Records supplied:
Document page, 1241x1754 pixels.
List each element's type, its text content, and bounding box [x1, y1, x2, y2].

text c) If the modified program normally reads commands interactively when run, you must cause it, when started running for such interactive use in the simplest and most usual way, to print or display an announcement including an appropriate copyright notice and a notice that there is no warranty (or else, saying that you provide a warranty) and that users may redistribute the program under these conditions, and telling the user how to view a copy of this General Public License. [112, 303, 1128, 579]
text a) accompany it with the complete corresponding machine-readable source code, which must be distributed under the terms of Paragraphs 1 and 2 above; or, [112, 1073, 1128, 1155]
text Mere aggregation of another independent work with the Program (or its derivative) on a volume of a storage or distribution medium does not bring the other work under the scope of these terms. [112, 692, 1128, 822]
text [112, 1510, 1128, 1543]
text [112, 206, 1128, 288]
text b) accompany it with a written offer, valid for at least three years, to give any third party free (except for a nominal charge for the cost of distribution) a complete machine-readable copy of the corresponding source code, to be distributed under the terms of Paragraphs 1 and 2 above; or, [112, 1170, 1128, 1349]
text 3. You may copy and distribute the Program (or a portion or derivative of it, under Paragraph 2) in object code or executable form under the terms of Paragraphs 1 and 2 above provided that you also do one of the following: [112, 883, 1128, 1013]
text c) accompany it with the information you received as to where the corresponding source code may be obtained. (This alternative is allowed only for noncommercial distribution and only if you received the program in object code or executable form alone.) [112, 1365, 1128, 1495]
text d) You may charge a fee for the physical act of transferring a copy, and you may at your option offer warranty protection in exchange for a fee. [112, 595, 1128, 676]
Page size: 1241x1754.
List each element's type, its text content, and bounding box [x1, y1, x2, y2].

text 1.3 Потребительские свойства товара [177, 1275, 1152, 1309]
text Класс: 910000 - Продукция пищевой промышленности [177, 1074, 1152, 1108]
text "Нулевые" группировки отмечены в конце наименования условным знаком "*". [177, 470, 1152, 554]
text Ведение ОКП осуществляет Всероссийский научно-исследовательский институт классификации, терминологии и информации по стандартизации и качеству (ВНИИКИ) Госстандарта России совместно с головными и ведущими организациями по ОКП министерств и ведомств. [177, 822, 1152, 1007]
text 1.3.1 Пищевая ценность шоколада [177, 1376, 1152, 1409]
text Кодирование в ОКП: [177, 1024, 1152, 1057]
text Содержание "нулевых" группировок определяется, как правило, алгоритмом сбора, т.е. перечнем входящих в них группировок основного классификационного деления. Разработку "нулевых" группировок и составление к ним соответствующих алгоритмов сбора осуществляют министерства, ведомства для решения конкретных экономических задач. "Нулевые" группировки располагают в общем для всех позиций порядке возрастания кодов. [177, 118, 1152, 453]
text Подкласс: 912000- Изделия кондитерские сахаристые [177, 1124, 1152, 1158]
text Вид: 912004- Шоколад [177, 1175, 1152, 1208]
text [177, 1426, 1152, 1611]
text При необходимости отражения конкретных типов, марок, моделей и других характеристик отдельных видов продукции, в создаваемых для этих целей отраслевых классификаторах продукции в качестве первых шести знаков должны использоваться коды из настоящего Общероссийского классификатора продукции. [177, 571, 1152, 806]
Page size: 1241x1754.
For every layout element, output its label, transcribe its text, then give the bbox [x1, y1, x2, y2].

Exercise: Output the full set of entries exactly as they were given.

Result for this exercise:
Document page, 1241x1754 pixels.
List each element's type, its text content, and bounding box [x1, y1, x2, y2].

text c) If the modified program normally reads commands interactively when run, you must cause it, when started running for such interactive use in the simplest and most usual way, to print or display an announcement including an appropriate copyright notice and a notice that there is no warranty (or else, saying that you provide a warranty) and that users may redistribute the program under these conditions, and telling the user how to view a copy of this General Public License. [112, 303, 1128, 579]
text a) accompany it with the complete corresponding machine-readable source code, which must be distributed under the terms of Paragraphs 1 and 2 above; or, [112, 1073, 1128, 1155]
text Mere aggregation of another independent work with the Program (or its derivative) on a volume of a storage or distribution medium does not bring the other work under the scope of these terms. [112, 692, 1128, 822]
text [112, 1510, 1128, 1543]
text [112, 206, 1128, 288]
text b) accompany it with a written offer, valid for at least three years, to give any third party free (except for a nominal charge for the cost of distribution) a complete machine-readable copy of the corresponding source code, to be distributed under the terms of Paragraphs 1 and 2 above; or, [112, 1170, 1128, 1349]
text 3. You may copy and distribute the Program (or a portion or derivative of it, under Paragraph 2) in object code or executable form under the terms of Paragraphs 1 and 2 above provided that you also do one of the following: [112, 883, 1128, 1013]
text c) accompany it with the information you received as to where the corresponding source code may be obtained. (This alternative is allowed only for noncommercial distribution and only if you received the program in object code or executable form alone.) [112, 1365, 1128, 1495]
text d) You may charge a fee for the physical act of transferring a copy, and you may at your option offer warranty protection in exchange for a fee. [112, 595, 1128, 676]
Page size: 1241x1754.
List each element's type, its text content, and bounding box [x1, y1, x2, y2].

text 1.3 Потребительские свойства товара [177, 1275, 1152, 1309]
text Класс: 910000 - Продукция пищевой промышленности [177, 1074, 1152, 1108]
text "Нулевые" группировки отмечены в конце наименования условным знаком "*". [177, 470, 1152, 554]
text Ведение ОКП осуществляет Всероссийский научно-исследовательский институт классификации, терминологии и информации по стандартизации и качеству (ВНИИКИ) Госстандарта России совместно с головными и ведущими организациями по ОКП министерств и ведомств. [177, 822, 1152, 1007]
text 1.3.1 Пищевая ценность шоколада [177, 1376, 1152, 1409]
text Кодирование в ОКП: [177, 1024, 1152, 1057]
text Содержание "нулевых" группировок определяется, как правило, алгоритмом сбора, т.е. перечнем входящих в них группировок основного классификационного деления. Разработку "нулевых" группировок и составление к ним соответствующих алгоритмов сбора осуществляют министерства, ведомства для решения конкретных экономических задач. "Нулевые" группировки располагают в общем для всех позиций порядке возрастания кодов. [177, 118, 1152, 453]
text Подкласс: 912000- Изделия кондитерские сахаристые [177, 1124, 1152, 1158]
text Вид: 912004- Шоколад [177, 1175, 1152, 1208]
text [177, 1426, 1152, 1611]
text При необходимости отражения конкретных типов, марок, моделей и других характеристик отдельных видов продукции, в создаваемых для этих целей отраслевых классификаторах продукции в качестве первых шести знаков должны использоваться коды из настоящего Общероссийского классификатора продукции. [177, 571, 1152, 806]
Page size: 1241x1754.
For every layout element, output its label, transcribe its text, then give the bbox [x1, y1, x2, y2].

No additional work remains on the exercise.